講演終了後に「玉川大学脳科学研究所の過去・現在・未来」というタイトルで、ATRの外山敬介先生と玉川大学の塚田稔先生がお話しくださいました。外山先生は玉川大学脳科学研究所創設までの歴史とすばらしい研究と何かについてお話しくださいました。すばらしい研究とはoriginalityとimpactがある研究のことで、originalityとは常識を覆す意外性のあるものという話が強く印象に残り、自分自身の今後の研究にもoriginalityを求めていかなければならないと身が引き締まる思いでした。塚田先生は芸術と脳についてお話しくださり、最後は塚田先生ご自身が描かれたすばらしい絵画の数々を見ることができました。 2日目と最終日午前には大学院生とポストドクター計31名の研究発表が行われ、1人15分で口頭発表と質疑応答をしました。鋭い質問や厳しい批判などにさらされるのはその場ではきついですが、プレゼンテーションスキルの向上や今後の研究を豊かにするためには必要なことであると思います。また、セッションごとの座長は大学院生が勤め、よい経験になったと思います。2日目の夜にはポスターセッションも行われ、15分の発表時間では伝えきれなかった研究の詳細を話す機会が設けられていました。研究発表への緊張もなくなり、気楽な話や熱い議論をすることができたと思います。そして閉会式では、脳科学研究所所長の木村實先生から優秀賞・奨励賞・特別賞が研究発表者の中から各1名に送られました。

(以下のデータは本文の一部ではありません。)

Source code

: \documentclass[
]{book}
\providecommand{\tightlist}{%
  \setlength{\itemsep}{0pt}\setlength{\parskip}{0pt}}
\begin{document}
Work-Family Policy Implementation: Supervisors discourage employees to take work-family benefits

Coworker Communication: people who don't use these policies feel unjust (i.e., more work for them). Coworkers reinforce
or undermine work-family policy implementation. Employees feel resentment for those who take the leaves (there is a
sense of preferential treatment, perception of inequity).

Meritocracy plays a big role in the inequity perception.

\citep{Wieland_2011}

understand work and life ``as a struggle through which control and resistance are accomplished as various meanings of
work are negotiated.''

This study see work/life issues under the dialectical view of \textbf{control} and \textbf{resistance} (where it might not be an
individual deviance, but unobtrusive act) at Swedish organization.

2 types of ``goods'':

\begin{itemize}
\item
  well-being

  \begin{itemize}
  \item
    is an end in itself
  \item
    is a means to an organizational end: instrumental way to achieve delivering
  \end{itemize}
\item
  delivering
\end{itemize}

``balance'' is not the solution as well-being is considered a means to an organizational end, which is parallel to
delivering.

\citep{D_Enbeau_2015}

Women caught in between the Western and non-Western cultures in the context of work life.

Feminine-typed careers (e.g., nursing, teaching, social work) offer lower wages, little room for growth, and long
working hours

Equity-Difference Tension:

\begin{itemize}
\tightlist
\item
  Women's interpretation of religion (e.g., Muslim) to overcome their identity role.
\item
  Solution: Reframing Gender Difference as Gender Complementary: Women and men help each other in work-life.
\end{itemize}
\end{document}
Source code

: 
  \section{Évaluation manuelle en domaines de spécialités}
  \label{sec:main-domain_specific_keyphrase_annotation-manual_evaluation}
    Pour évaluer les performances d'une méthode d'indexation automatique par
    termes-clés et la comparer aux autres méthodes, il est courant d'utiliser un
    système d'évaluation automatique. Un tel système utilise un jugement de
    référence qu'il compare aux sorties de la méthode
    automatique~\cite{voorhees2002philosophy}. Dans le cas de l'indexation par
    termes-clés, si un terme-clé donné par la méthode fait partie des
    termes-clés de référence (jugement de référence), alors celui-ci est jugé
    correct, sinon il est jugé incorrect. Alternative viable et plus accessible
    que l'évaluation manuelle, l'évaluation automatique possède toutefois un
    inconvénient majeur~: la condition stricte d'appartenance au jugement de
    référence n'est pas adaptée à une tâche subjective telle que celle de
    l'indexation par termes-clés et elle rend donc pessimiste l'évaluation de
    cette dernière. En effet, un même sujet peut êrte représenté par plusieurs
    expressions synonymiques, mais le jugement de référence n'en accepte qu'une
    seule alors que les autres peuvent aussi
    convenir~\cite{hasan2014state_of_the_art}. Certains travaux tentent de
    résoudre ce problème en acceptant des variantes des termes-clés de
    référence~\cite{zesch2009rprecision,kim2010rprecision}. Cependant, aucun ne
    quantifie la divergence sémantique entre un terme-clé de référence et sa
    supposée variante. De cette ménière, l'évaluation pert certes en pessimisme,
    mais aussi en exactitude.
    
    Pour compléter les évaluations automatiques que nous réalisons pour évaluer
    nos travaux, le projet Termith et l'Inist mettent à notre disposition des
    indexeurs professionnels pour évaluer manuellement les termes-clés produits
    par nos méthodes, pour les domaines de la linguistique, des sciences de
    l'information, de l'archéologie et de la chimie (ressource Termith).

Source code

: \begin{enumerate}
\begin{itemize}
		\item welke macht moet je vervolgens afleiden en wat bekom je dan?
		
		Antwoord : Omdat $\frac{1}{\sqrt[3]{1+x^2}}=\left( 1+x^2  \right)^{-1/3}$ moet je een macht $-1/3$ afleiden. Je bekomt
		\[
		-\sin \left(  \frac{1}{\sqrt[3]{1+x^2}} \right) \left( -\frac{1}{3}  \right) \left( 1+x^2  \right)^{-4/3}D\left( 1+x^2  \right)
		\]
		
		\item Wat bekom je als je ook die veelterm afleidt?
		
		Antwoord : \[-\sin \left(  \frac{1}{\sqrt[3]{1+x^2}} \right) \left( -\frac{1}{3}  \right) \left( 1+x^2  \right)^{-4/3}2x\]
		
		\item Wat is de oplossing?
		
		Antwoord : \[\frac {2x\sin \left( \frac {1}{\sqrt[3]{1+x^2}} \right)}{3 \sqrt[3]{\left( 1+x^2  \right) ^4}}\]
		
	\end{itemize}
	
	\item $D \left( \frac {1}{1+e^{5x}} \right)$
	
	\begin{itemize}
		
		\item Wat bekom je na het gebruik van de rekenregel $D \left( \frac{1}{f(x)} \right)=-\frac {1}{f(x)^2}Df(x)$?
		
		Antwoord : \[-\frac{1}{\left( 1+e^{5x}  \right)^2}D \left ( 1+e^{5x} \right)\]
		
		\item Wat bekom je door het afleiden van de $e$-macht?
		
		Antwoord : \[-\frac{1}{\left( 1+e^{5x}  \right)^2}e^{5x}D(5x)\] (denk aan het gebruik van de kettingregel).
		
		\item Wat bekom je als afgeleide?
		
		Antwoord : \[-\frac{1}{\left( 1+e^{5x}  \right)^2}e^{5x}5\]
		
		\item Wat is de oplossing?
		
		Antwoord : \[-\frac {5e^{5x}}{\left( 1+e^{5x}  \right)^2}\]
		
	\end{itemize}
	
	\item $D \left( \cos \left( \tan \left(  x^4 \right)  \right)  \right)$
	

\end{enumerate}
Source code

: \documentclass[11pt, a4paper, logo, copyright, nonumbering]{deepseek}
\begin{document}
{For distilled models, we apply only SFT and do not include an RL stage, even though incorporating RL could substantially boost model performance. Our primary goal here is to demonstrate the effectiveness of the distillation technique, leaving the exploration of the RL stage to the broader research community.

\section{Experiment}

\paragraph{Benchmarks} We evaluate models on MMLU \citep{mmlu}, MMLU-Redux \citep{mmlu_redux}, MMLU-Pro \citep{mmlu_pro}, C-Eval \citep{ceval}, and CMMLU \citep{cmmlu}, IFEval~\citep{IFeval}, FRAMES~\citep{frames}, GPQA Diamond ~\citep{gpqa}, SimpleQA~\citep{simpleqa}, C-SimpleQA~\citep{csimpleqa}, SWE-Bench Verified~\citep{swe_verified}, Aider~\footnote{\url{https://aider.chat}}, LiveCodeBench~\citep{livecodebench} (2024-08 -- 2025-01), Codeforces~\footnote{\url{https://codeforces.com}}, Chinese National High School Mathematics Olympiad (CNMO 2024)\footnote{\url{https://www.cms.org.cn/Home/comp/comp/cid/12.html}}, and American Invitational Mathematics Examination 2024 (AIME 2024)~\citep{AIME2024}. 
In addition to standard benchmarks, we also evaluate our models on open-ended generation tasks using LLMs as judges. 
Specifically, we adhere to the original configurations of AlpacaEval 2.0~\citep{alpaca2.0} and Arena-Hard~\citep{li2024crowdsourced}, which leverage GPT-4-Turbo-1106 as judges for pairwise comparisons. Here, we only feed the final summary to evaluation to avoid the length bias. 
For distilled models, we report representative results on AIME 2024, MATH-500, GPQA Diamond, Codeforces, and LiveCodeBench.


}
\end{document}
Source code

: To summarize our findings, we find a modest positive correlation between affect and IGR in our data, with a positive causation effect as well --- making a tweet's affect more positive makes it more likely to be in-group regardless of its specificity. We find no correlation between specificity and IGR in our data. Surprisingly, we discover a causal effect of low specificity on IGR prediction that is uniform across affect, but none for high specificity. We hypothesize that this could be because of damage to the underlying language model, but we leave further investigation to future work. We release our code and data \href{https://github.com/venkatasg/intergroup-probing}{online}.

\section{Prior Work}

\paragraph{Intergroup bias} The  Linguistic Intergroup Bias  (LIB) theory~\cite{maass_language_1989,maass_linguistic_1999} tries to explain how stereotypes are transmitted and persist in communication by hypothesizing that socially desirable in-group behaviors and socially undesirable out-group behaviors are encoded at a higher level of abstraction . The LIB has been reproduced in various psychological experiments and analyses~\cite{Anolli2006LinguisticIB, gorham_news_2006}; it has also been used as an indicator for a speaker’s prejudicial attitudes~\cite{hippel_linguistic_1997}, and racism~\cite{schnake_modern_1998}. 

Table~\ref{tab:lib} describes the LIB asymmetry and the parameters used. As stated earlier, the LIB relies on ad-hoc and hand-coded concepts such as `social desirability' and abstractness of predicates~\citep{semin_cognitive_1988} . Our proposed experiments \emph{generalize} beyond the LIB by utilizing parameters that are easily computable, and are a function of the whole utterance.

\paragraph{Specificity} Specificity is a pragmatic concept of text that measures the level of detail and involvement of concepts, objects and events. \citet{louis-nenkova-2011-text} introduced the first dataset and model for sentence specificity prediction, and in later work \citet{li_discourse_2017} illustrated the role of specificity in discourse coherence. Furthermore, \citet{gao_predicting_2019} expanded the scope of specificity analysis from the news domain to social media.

本リトリートは外部講師の先生方の最新の研究成果や国内外での研究活動、企業の研究環境について聞くことができ、とても有意義なものでした。さらに研究の話だけではなく、これまで歩んできた研究者人生の中で、何を思い、何を考え、何に悩み、どのような決断をして困難を乗り越えてきたか、という体験談を聞けたことは励まされるとともに勇気が湧いてくるものでした。また、口頭発表およびポスター発表を通して、普段はお互いにどのような研究をしているかを知らない、"近いようで遠い"他の研究室の大学院生やポストドクターの研究を知るとともに、交流を深めるきっかけとなった点で本リトリートは意義深いものだったと思います。私にとってこの3日間はとてもエキサイティングであるとともに、研究へのモチベーションが高まるものでした。
最後になりましたが、本リトリートのオーガナイザーであられる鮫島和行先生と松田哲也先生をはじめとする脳科学研究所の先生方、スタッフの皆様に厚く御礼を申し上げます。